We're back!
The first half of January has been fun and productive vis-a-vis reading. I finished my first graphic book of the year, Emmanuel Guibert's
Alan's War: The Memories of G.I. Alan Cope. This was a quiet and introspective memoir of one man's experience of World War 2. I can't say it riveted me but someone interested in the subject might find it illuminating. Guibert's art is wonderful and evocative.
I also read
Hadriana in All My Dreams, by René Depestre, a Haitian novel about zombies and one woman who dies on her wedding day and is reincarnated. Or something else? It's luminous and strange and unforgettable.
And I finished
Secondhand Time, by Svetlana Alexeivich, an engrossing but extremely depressing collection of first-person narratives as ordinary ex-Soviets compare their Soviet lives to their post-Soviet lives.
As for what I'm reading now, I have several things going as usual.

A.S. Byatt's wonderful
Babel Tower is the main thing. It's book three in her four part series about the character Frederica Potter; I read the first two,
The Virgin in the Garden and
Still Life, back in college, and I've been able to immerse myself right back into the story with no problems at all. I'm loving reading such a richly drawn and beautifully told story. Her books are so good. Like Margaret Atwood without the emotional trauma.
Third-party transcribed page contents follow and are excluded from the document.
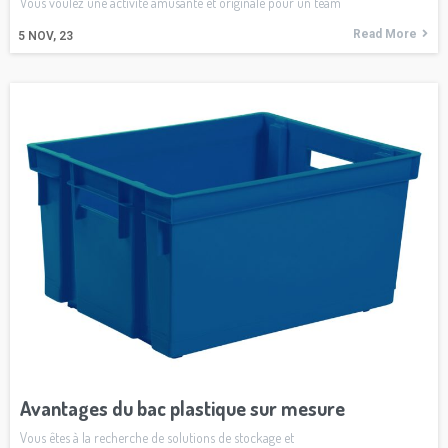
Vous voulez une activité amusante et originale pour un team
Read More
5
NOV, 23
Avantages du bac plastique sur mesure
Vous êtes à la recherche de solutions de stockage et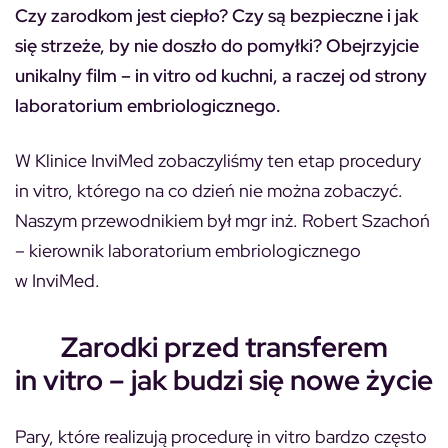
Czy zarodkom jest ciepło? Czy są bezpieczne i jak
się strzeże, by nie doszło do pomyłki? Obejrzyjcie
unikalny film – in vitro od kuchni, a raczej od strony
laboratorium embriologicznego.
W Klinice InviMed zobaczyliśmy ten etap procedury
in vitro, którego na co dzień nie można zobaczyć.
Naszym przewodnikiem był mgr inż. Robert Szachoń
– kierownik laboratorium embriologicznego
w InviMed.
Zarodki przed transferem
in vitro – jak budzi się nowe życie
Pary, które realizują procedurę in vitro bardzo często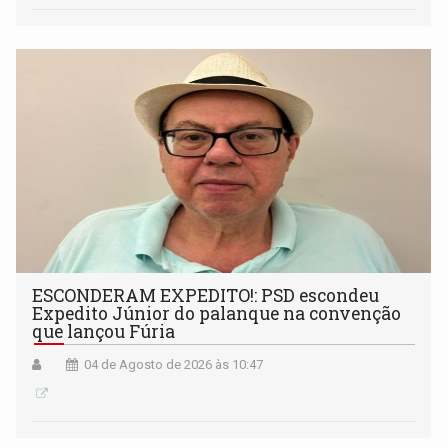
ESCONDERAM EXPEDITO!: PSD escondeu
Expedito Júnior do palanque na convenção
que lançou Fúria
04 de Agosto de 2026 às 10:47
On my nightstand is Eleanor Catton's
The Luminaries, a Booker winner from a few years ago, a complicated and also richly drawn story about murder and gold prospecting in 1800s New Zealand. Also on the nightstand I'm starting
The Beats: A Graphic History, by Harvey Pekar.

On audio I'm listening to Samantha Irby's delightful
We Are Never Meeting in Real Life. She's acerbic and bitter, funny and human, miserable and wonderful all at once.
And at the gym I'm finishing up Souad Mekhennet's also very depressing
I Was Told to Come Alone, about reporting on jihadis around the world.
That's it for me. What about you? I'd love to know what you're into this week!